Make no mistake, what Mitchell, Tcherneva‏, Mosler, Wray, Kelton, Fullwiler, Forstater, and the other MMTers propagate is Trump University economics.

#1 The Common Error of Common Sense: An Essential Rectification of the Accounting Approach
#2 MMT ― the economics moron as problem solver
#3 Rectification of MMT macro accounting
#4 For details of the big picture see cross-references MMT

***
REPLY to Matt Franko on Sep 20

(i) Wordplay does not help. 2+2=5 is mathematically false. The same holds for the MMT balances equation. For proof see #1.

(ii) Monetary profit is measured by accounting and if the accounting is properly done for an elementary production-consumption economy then profit in the books is numerically identical to cash in the box.#2 Auditors carry out this check routinely. The macroeconomic Profit Law is testable just like the Law of the Lever. There is NO room for ambiguity and wordplay.

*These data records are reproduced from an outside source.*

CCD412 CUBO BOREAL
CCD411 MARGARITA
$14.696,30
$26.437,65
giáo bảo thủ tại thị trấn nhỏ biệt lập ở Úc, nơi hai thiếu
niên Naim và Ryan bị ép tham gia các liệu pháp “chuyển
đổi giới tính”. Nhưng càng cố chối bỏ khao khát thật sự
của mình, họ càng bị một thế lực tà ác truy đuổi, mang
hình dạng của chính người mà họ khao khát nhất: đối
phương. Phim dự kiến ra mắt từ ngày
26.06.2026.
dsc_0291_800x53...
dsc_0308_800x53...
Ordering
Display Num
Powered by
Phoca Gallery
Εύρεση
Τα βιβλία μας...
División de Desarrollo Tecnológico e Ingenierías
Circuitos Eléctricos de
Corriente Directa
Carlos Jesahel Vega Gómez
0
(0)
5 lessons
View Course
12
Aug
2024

(iii) You say: “You can have production (real terms) without any accounting but you can’t have profit without accounting.” So what? Counting the inventory is part of the year-end profit determination.

(iv) Profit is not ‘created’ by accounting but by private and public deficit spending. For the economy as a whole, it holds Public Deficit = Private Profit.

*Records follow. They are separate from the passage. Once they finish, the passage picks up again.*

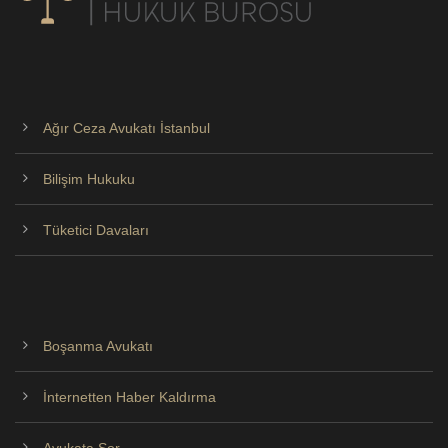
Ağır Ceza Avukatı İstanbul
Bilişim Hukuku
Tüketici Davaları
Boşanma Avukatı
İnternetten Haber Kaldırma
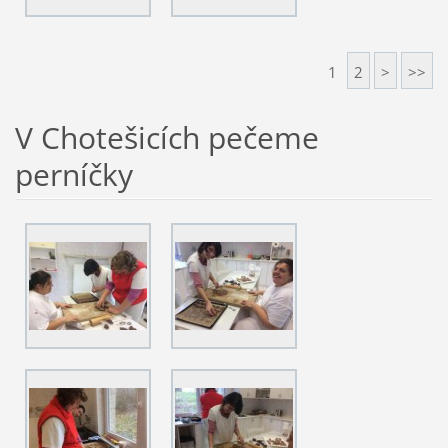
1
2
>
>>
V Chotešicích pečeme
perníčky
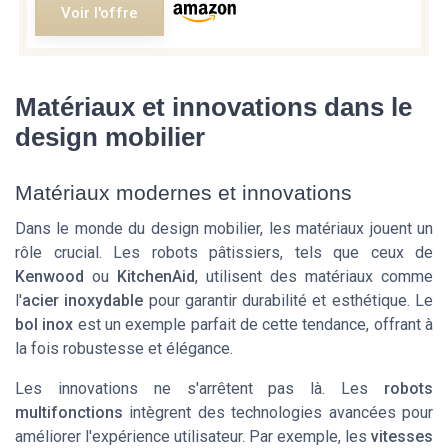
Voir l'offre
Matériaux et innovations dans le
design mobilier
Matériaux modernes et innovations
Dans le monde du design mobilier, les matériaux jouent un
rôle crucial. Les robots pâtissiers, tels que ceux de
Kenwood
ou
KitchenAid
, utilisent des matériaux comme
l'
acier inoxydable
pour garantir durabilité et esthétique. Le
bol inox
est un exemple parfait de cette tendance, offrant à
la fois robustesse et élégance.
Les innovations ne s'arrêtent pas là. Les
robots
multifonctions
intègrent des technologies avancées pour
améliorer l'expérience utilisateur. Par exemple, les
vitesses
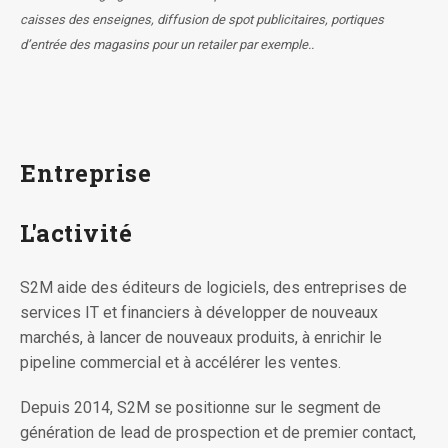
caisses des enseignes, diffusion de spot publicitaires, portiques
d’entrée des magasins pour un retailer par exemple..
Entreprise
L'activité
S2M aide des éditeurs de logiciels, des entreprises de
services IT et financiers à développer de nouveaux
marchés, à lancer de nouveaux produits, à enrichir le
pipeline commercial et à accélérer les ventes.
Depuis 2014, S2M se positionne sur le segment de
génération de lead de prospection et de premier contact,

(v) Profit does not appear in the MMT balances equations.#3 How weird is this? The MMT balances equations hold only for a zero-profit economy. How weird is this?

(vi) Macro profit does not appear in macro models. It is absent in all I=S/IS-LM models since Keynes/Hicks. How weird is this?#4

(vii) Folks who cannot handle the pivotal concept of their subject matter and are too stupid for the elementary mathematics of accounting get economics diplomas and academic tenure. How laughable is this?

#1 Rectification of MMT macro accounting
The Common Error of Common Sense: An Essential Rectification of the Accounting Approach
#2 A tale of three accountants
#3 MMT and the magical profit disappearance
#4 Heterodoxy, too, is proto-scientific garbage

***
REPLY to Matt Franko on Sep 21

You argue “You say public deficit is private profit then you say the System of National Accounts doesn’t include profit: system of national accounts has G−T so there is your profit...”

I said “Public Deficit = Private Profit” and then “Profit does not appear in the MMT balances equations.” I did NOT say that the “System of National Accounts doesn’t include profit”.

You have obvious difficulties with understanding simple sentences.

The macroeconomic Profit Law has been derived from the set of macro axioms. This is the methodologically correct way. The question of Cash Basis or Accrual Basis accounting is absolutely irrelevant in the given context.

If C is total consumption expenditures during a given period, e.g. the calendar year, and Yw is total wage income during the same period, then total period profit is defined as Qm≡C−Yw. C and Yw reappear as the sums of all faithfully recorded transactions between Jan 1 and Dec 31 in the accounting system. The profit definition is a formal expression of what the accountants call striking a balance which is something quite different from recording a transaction.

The big question is: Why does that balance ― the pivotal balance of the monetary economy ― not appear in the balances equations of MMT?

My hypothesis is that MMTers are extremely stupid and your silly posts confirm this hypothesis.